_TASK PROMPT_
In the records below, find the line that contains "342 291 163.6" and the line that contains "615 846 1568", then retype exactly those two lines and every line between them.

_DATA SUPPLIED_
════════════════════

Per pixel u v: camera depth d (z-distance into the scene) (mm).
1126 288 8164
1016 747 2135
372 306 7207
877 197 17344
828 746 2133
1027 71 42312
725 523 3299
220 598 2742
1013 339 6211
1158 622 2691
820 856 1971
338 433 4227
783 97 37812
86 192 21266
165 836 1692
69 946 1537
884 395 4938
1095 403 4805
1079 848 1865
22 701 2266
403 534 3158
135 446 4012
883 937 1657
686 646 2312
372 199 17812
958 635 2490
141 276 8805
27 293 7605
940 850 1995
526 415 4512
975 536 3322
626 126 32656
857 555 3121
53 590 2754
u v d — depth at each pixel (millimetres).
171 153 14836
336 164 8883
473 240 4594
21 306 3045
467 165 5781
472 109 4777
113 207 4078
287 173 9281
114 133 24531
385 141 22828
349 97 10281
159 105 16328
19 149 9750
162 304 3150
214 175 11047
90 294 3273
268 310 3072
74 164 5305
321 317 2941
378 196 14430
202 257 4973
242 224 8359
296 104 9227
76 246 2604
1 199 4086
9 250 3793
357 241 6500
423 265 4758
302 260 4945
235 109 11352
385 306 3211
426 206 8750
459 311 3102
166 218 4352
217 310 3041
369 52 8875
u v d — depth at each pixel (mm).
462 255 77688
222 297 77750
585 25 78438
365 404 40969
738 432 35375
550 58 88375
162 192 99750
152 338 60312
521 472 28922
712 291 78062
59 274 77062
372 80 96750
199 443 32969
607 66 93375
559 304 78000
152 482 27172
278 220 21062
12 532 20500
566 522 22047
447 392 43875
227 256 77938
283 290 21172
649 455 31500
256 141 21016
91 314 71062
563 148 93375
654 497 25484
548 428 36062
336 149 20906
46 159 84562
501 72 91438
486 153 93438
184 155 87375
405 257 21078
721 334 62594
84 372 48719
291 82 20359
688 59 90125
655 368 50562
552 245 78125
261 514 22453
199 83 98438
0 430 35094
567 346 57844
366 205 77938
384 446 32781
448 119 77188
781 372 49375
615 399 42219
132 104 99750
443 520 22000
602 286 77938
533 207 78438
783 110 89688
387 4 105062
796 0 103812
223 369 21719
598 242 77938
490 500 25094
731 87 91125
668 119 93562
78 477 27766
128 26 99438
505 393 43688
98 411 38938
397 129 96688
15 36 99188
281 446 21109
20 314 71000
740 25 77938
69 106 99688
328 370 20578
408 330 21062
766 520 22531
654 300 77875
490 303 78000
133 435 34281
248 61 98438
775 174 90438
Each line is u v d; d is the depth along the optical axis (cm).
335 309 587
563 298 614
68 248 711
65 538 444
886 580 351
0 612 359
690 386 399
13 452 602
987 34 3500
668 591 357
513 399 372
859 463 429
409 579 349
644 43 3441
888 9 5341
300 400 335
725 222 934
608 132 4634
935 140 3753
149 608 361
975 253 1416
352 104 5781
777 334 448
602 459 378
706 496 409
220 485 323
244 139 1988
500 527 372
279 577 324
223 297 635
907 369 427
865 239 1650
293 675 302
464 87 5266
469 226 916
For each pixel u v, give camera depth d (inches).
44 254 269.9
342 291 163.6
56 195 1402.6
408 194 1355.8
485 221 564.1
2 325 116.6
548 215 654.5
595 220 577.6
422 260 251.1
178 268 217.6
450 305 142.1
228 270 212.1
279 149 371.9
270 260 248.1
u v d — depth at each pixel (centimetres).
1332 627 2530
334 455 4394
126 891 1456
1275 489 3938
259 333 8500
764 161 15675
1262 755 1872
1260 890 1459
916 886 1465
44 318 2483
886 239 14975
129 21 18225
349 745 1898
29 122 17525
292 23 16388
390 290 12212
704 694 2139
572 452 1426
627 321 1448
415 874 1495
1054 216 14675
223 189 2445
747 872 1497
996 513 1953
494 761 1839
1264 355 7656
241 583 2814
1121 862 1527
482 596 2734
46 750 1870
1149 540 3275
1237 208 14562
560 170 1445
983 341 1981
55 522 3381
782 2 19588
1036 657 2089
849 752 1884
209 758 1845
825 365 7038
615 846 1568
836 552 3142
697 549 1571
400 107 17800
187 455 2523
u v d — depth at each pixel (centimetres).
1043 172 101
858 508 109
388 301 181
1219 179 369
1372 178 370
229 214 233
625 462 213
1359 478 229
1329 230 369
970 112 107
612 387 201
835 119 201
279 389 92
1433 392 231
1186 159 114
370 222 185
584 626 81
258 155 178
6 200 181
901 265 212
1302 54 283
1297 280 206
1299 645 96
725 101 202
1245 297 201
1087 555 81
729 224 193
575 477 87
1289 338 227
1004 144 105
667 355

════════════════════

_EXERCISE SOLUTION_
342 291 163.6
56 195 1402.6
408 194 1355.8
485 221 564.1
2 325 116.6
548 215 654.5
595 220 577.6
422 260 251.1
178 268 217.6
450 305 142.1
228 270 212.1
279 149 371.9
270 260 248.1
u v d — depth at each pixel (centimetres).
1332 627 2530
334 455 4394
126 891 1456
1275 489 3938
259 333 8500
764 161 15675
1262 755 1872
1260 890 1459
916 886 1465
44 318 2483
886 239 14975
129 21 18225
349 745 1898
29 122 17525
292 23 16388
390 290 12212
704 694 2139
572 452 1426
627 321 1448
415 874 1495
1054 216 14675
223 189 2445
747 872 1497
996 513 1953
494 761 1839
1264 355 7656
241 583 2814
1121 862 1527
482 596 2734
46 750 1870
1149 540 3275
1237 208 14562
560 170 1445
983 341 1981
55 522 3381
782 2 19588
1036 657 2089
849 752 1884
209 758 1845
825 365 7038
615 846 1568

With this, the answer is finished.